▸ WHAT NEEDS TO BE DONE
Convert every line of the records below into a JSON list of strings with one string per line. Omit blank lines and leave the pictures out of the answer.

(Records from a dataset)
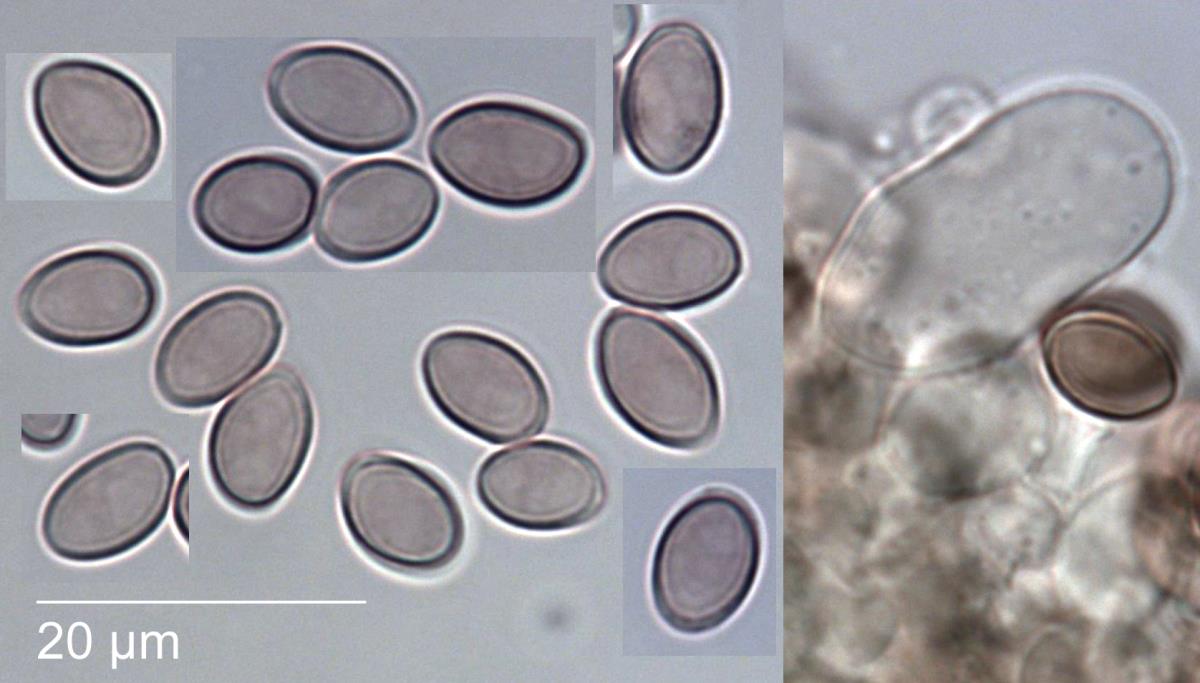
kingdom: Fungi
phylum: Basidiomycota
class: Agaricomycetes
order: Agaricales
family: Psathyrellaceae
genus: Psathyrella
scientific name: Psathyrella
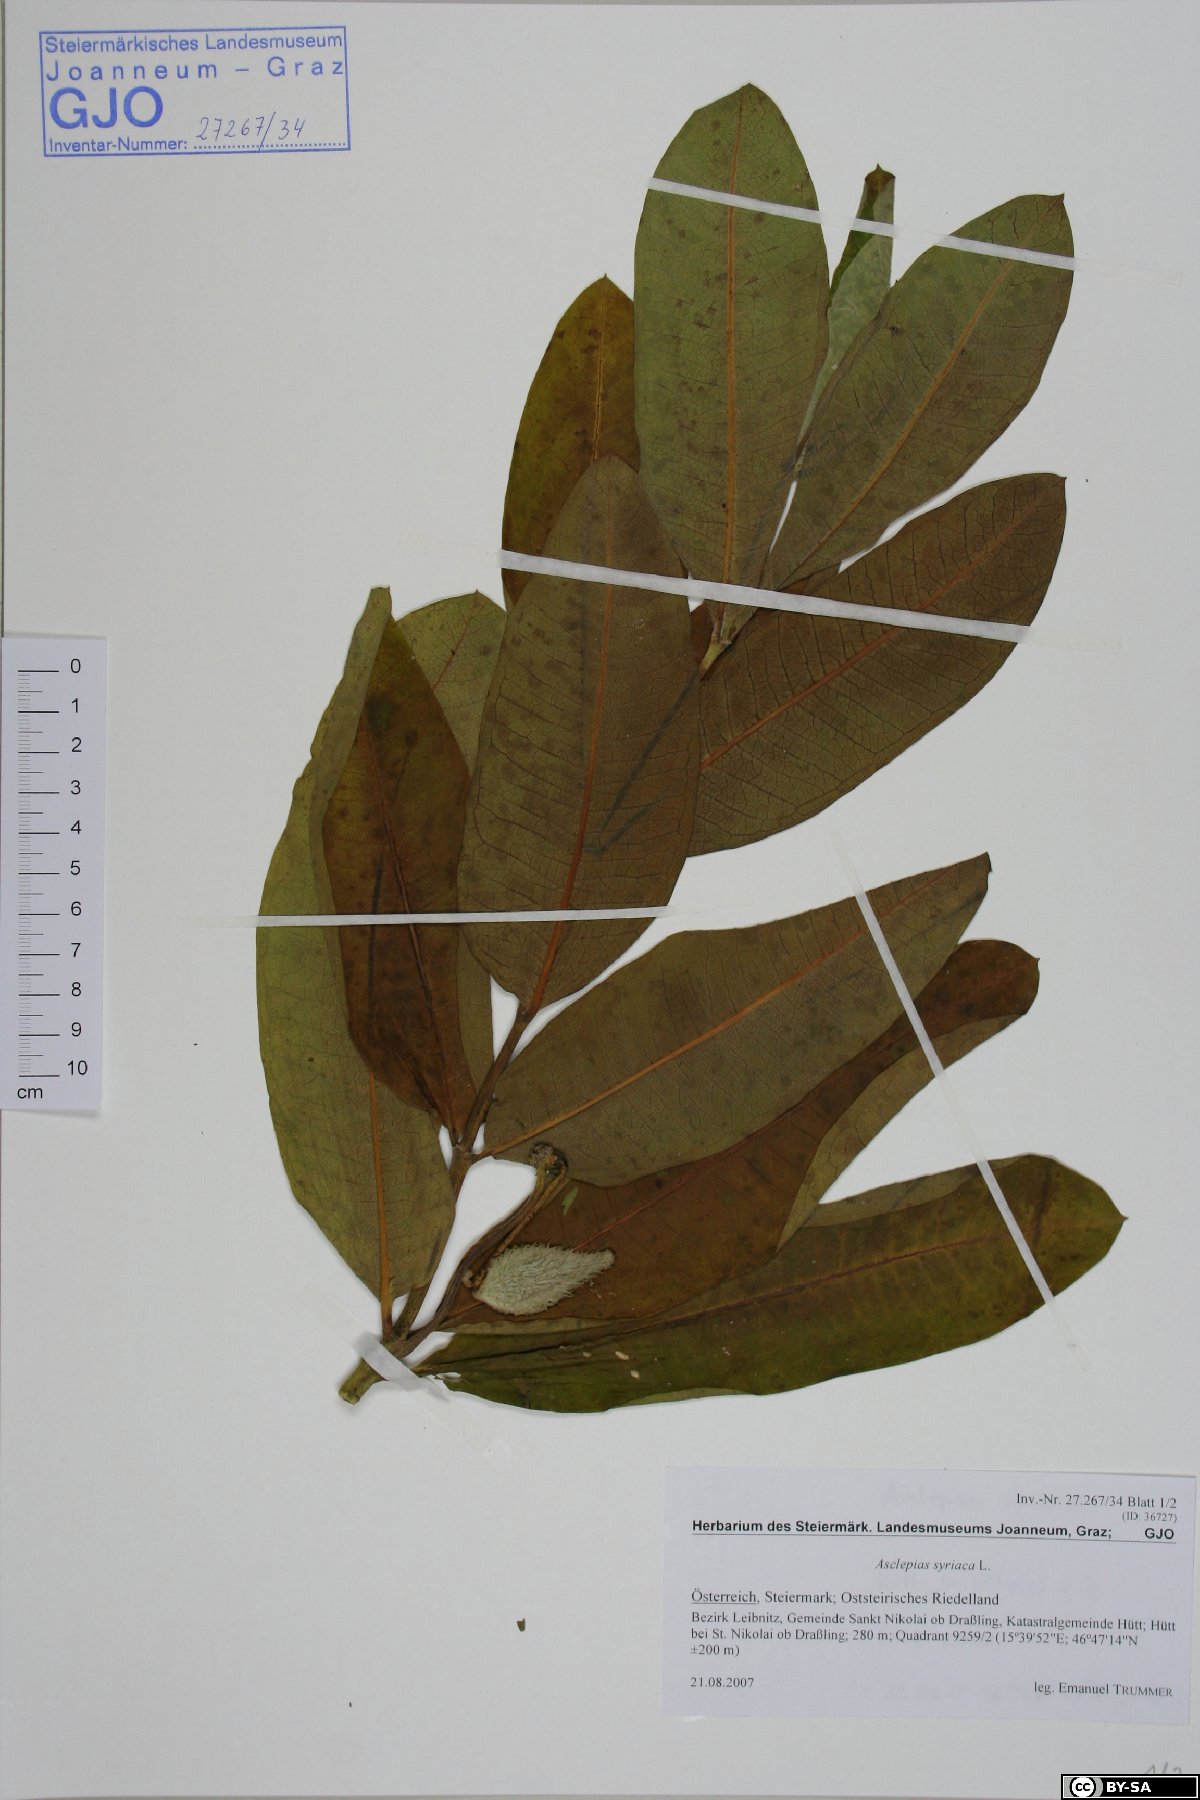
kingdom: Plantae
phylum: Tracheophyta
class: Magnoliopsida
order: Gentianales
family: Apocynaceae
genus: Asclepias
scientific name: Asclepias syriaca
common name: Common milkweed
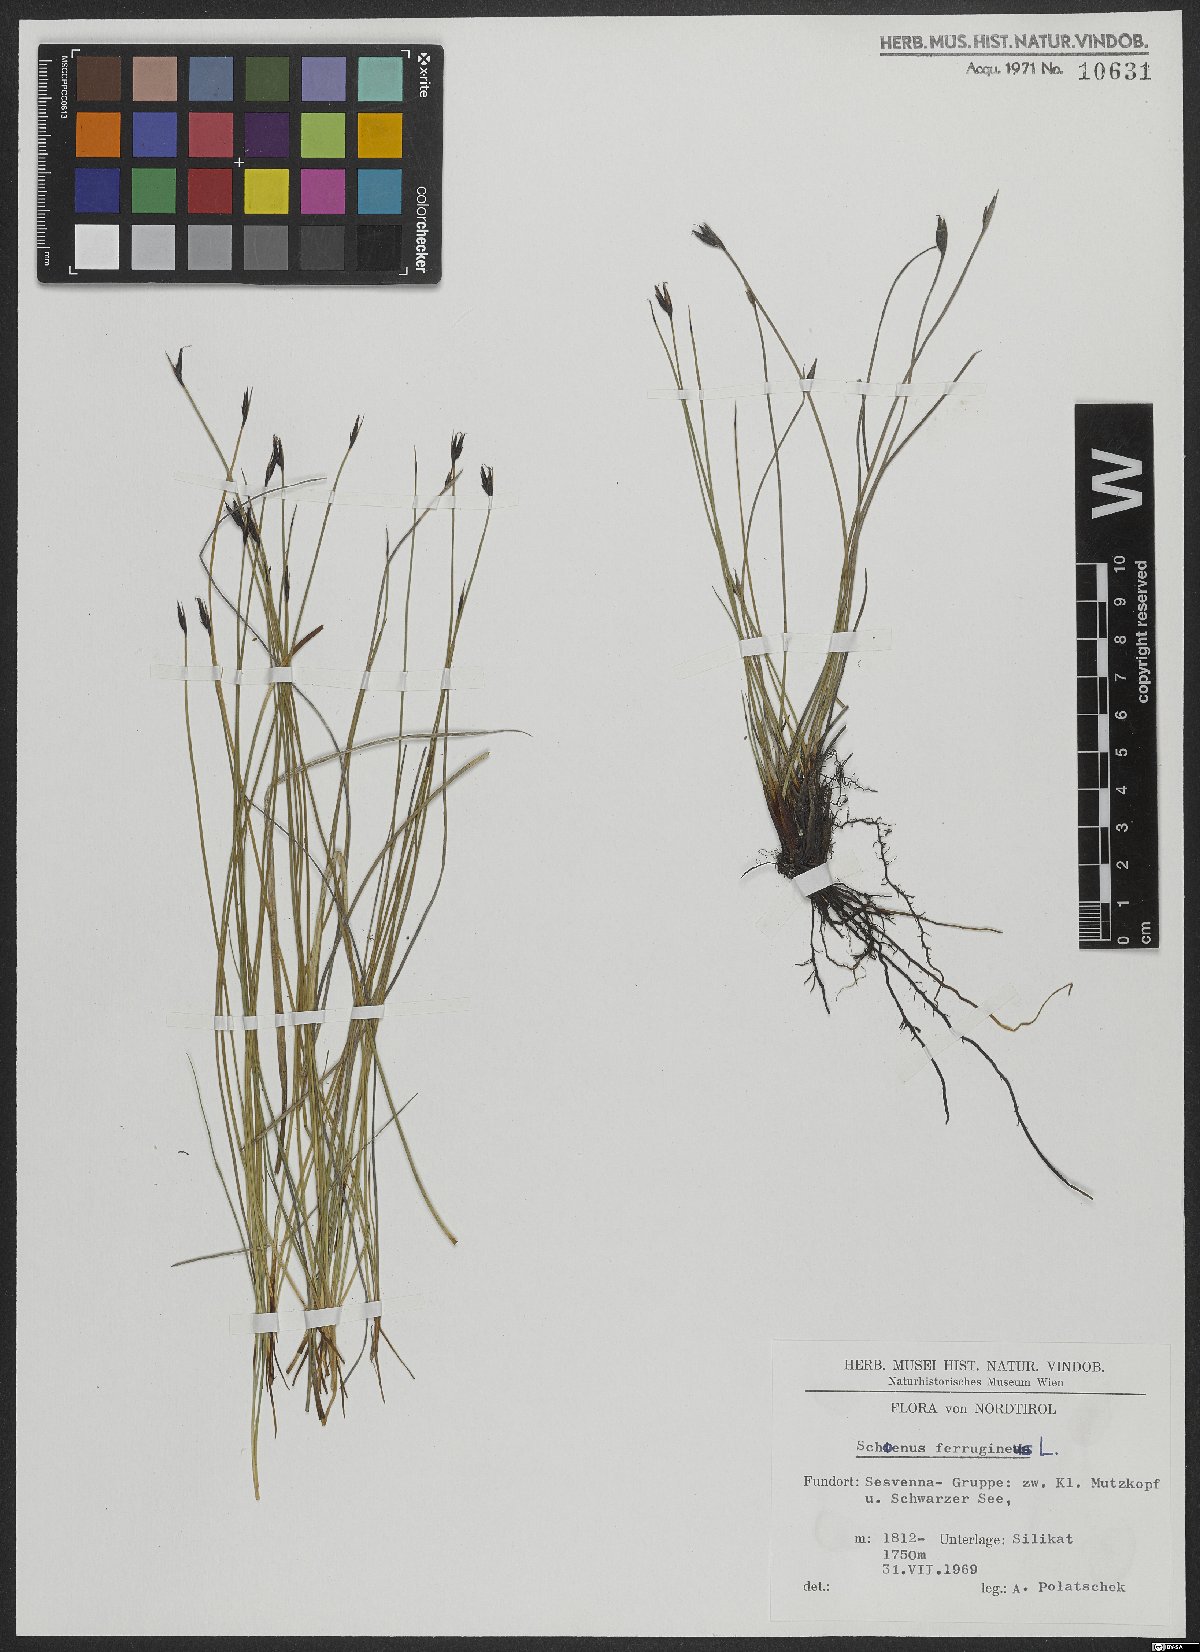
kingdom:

▸ THE COMPLETED TASK
[
  "kingdom: Fungi",
  "phylum: Basidiomycota",
  "class: Agaricomycetes",
  "order: Agaricales",
  "family: Psathyrellaceae",
  "genus: Psathyrella",
  "scientific name: Psathyrella",
  "kingdom: Plantae",
  "phylum: Tracheophyta",
  "class: Magnoliopsida",
  "order: Gentianales",
  "family: Apocynaceae",
  "genus: Asclepias",
  "scientific name: Asclepias syriaca",
  "common name: Common milkweed",
  "kingdom:"
]